## [Provided passage]
Introduction
In their book R for Data Science, Wickham and Grolemund introduce the various stages of ‘data wrangling’ that go into analysis. A graphical portrayal of those stages, taken from their book, is below.
Amongst those stages is visualisation. Visualisation is used for communication – to communicate important features of the data such as their distribution or the relationship between variables. Often we think of that communication as being to an audience – the readers of an academic paper or a policy report, for example. But equally important is communication to ourselves as analysts, as we use visual tools (as well as other methods such as descriptive statistics) to help us to explore and to understand the data.
We already have learned that there is often more than one way of doing things in R and that is true of producing graphics too. R comes with the core graphics package. Open the index for that package by running the snippet of code below and have a look at some of the plots available:
help(package = "graphics")
Now modify (add to) the following block of code to produce a box plot of the variable \(y\). See if you can get the box plot to span horizontally instead of vertically across the screen. you might find the help file, help(boxplot), useful.
y <- c(1:10, 12, 15, 20)
# Replace this comment with your own code
ggplot2
A different approach – initially harder to use but good for producing publishable graphics - is to the use the ggplot2 package:
# If package is not installed then install it
if(!"ggplot2" %in% installed.packages()) install.packages("ggplot2")
# Load / require the package
require(ggplot2)
The most comprehensive book for learning ggplot2 is (again) Hadley Wickham’s. However, a number of shorter tutorials can be found online, including this one.
Another notes that there are basically three steps to producing a plot using ggplot2, that last of which is optional. These are:
- specify the aesthetic, which is what you want to graph
- choose one of more geoms, which is how you want to graph it
- add some options, such as labelling or the theme (style), and so forth.
So, for a box plot of \(y\), \(y\) is the aesthetic, boxplot is the geom. The only complication is that ggplot2 will want \(y\) to be part of a data frame:
mydata <- data.frame(y = y)
ggplot(mydata, aes(x = "", y = y)) +
geom_boxplot()
Actually, if you look again at the code, you will find there are two aesthetics, \(x\) and \(y\). This is because boxplots are often used to compare groups (categories) of data and \(x\) is the grouping variables. We can demonstrate this will some ‘in-built’ data that comes with ggplot2.
data(mpg)
ggplot(mpg, aes(x = class, y = hwy)) +
geom_boxplot() +
ylab("Miles per gallon") +
coord_flip() +
theme_minimal()

## [Given information]
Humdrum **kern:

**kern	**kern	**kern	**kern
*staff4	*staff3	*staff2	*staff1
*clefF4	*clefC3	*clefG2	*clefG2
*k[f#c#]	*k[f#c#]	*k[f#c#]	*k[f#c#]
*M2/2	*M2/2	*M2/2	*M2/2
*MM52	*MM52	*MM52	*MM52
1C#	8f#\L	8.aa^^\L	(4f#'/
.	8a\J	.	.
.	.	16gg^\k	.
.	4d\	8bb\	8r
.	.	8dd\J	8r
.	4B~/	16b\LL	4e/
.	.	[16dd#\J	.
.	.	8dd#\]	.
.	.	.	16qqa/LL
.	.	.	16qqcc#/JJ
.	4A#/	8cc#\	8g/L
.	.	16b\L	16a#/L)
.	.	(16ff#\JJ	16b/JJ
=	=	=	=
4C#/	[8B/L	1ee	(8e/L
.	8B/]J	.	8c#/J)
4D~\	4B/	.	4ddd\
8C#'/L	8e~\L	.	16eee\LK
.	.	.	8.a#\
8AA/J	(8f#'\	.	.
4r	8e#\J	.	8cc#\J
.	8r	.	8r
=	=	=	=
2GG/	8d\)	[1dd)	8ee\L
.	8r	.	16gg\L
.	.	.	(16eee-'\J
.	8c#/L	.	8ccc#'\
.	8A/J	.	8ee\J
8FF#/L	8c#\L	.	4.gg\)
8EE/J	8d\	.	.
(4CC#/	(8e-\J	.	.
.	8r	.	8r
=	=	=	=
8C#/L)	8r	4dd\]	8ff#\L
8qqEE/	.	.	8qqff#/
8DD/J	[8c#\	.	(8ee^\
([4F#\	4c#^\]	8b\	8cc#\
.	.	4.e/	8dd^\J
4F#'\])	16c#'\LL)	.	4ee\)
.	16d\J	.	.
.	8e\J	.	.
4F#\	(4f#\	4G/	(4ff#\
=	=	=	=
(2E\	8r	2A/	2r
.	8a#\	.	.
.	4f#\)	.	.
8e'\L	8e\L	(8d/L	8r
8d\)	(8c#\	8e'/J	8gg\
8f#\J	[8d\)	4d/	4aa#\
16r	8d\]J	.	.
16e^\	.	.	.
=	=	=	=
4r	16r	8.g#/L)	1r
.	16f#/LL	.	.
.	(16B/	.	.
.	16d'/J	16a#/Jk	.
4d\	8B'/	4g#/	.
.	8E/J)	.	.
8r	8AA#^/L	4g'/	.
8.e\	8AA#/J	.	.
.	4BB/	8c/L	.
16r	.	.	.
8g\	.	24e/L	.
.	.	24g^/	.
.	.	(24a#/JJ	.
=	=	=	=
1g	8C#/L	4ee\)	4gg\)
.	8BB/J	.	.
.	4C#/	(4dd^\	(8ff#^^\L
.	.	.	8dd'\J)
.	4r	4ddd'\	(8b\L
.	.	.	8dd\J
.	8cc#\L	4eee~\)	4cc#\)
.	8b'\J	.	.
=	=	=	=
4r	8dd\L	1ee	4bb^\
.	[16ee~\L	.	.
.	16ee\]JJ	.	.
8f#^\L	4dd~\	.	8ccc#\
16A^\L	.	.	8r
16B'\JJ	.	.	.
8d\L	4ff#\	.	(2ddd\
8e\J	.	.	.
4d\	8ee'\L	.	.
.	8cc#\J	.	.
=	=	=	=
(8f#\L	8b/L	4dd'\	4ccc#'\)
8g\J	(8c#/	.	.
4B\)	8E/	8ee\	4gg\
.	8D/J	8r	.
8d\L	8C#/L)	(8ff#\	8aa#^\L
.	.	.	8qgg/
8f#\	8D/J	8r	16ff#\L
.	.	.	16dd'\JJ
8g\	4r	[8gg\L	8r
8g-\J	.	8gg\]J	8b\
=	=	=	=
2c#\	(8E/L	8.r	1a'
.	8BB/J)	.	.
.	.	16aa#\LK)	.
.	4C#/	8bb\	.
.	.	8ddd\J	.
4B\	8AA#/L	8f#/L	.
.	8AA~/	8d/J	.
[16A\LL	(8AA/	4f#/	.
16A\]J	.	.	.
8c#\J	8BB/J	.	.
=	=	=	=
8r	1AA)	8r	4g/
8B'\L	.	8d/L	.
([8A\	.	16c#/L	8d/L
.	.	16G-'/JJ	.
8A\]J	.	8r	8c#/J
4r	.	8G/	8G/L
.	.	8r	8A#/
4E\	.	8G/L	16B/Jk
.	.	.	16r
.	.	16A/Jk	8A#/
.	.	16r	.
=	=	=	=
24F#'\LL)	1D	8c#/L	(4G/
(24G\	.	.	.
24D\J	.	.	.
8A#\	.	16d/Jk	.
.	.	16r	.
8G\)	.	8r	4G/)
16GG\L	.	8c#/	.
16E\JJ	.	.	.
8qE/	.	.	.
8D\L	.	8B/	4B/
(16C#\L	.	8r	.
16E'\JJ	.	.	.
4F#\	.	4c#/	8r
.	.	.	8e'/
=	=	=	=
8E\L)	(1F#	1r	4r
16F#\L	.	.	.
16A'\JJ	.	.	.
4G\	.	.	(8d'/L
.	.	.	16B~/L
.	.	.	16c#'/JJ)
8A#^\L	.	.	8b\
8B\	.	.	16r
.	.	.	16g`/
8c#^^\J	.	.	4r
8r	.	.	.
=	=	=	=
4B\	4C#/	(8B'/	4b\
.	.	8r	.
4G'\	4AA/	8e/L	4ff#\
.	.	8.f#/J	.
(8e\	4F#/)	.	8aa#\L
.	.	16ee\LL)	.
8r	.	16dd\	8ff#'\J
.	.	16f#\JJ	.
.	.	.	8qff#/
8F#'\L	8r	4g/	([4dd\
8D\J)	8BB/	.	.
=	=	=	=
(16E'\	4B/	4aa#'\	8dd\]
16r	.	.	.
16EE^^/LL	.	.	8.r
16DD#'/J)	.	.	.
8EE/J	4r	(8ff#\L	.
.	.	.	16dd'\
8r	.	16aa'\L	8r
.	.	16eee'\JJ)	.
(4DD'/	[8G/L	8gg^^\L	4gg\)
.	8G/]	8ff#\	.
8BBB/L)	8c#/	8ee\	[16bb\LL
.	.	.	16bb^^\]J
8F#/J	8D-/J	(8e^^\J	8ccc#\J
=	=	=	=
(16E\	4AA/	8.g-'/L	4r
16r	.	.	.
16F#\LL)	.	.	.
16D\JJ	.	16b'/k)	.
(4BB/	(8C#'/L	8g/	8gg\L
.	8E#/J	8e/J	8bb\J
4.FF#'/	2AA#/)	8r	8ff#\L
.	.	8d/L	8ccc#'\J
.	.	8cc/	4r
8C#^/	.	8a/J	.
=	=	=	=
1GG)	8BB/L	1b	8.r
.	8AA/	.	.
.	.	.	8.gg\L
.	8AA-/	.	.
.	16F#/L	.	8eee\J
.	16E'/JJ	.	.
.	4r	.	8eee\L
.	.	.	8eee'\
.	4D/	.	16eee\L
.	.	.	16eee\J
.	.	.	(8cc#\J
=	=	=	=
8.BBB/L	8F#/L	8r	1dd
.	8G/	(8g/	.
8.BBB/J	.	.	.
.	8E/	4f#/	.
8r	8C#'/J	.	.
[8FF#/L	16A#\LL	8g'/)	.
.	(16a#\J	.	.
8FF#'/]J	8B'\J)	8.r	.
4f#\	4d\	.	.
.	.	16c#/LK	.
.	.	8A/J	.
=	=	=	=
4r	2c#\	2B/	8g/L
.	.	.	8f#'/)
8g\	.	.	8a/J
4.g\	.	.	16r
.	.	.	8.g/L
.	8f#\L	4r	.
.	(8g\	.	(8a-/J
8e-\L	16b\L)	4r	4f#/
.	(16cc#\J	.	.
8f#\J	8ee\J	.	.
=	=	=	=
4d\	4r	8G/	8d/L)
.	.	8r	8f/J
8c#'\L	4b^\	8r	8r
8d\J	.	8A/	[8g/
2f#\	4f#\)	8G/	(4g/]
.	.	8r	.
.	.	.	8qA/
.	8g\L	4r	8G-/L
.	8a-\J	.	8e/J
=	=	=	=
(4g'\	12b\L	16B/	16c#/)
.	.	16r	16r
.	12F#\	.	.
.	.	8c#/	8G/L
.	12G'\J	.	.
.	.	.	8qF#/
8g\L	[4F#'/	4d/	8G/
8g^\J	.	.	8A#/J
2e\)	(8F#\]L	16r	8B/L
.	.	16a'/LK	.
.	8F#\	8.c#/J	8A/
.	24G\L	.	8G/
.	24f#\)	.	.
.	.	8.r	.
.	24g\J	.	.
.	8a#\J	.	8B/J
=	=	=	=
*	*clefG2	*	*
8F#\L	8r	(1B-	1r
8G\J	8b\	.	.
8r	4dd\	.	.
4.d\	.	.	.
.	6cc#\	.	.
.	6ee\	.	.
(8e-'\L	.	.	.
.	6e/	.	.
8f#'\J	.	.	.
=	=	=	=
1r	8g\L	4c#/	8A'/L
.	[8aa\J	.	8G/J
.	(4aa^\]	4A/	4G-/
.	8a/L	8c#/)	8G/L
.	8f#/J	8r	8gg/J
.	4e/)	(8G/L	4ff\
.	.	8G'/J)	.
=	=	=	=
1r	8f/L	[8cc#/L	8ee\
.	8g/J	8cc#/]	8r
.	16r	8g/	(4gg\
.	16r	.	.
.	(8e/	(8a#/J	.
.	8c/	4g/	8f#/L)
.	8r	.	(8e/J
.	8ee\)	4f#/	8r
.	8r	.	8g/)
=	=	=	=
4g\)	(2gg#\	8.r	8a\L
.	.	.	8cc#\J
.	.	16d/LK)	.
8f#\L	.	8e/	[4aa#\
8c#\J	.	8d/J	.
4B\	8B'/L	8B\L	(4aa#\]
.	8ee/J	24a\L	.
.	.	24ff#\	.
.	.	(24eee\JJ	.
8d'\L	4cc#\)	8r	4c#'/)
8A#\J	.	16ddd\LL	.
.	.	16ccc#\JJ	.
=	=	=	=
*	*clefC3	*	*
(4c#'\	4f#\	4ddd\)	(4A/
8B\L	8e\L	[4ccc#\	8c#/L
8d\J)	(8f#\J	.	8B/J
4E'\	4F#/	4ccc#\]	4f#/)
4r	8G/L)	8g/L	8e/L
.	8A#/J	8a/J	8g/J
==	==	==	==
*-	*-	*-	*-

## [Task requirements]
Retype the part of the R graphics tutorial from "The most comprehensive" up to and including "data.frame(y = y)".

## [Solution for this exercise]
The most comprehensive book for learning ggplot2 is (again) Hadley Wickham’s. However, a number of shorter tutorials can be found online, including this one.
Another notes that there are basically three steps to producing a plot using ggplot2, that last of which is optional. These are:
- specify the aesthetic, which is what you want to graph
- choose one of more geoms, which is how you want to graph it
- add some options, such as labelling or the theme (style), and so forth.
So, for a box plot of \(y\), \(y\) is the aesthetic, boxplot is the geom. The only complication is that ggplot2 will want \(y\) to be part of a data frame:
mydata <- data.frame(y = y)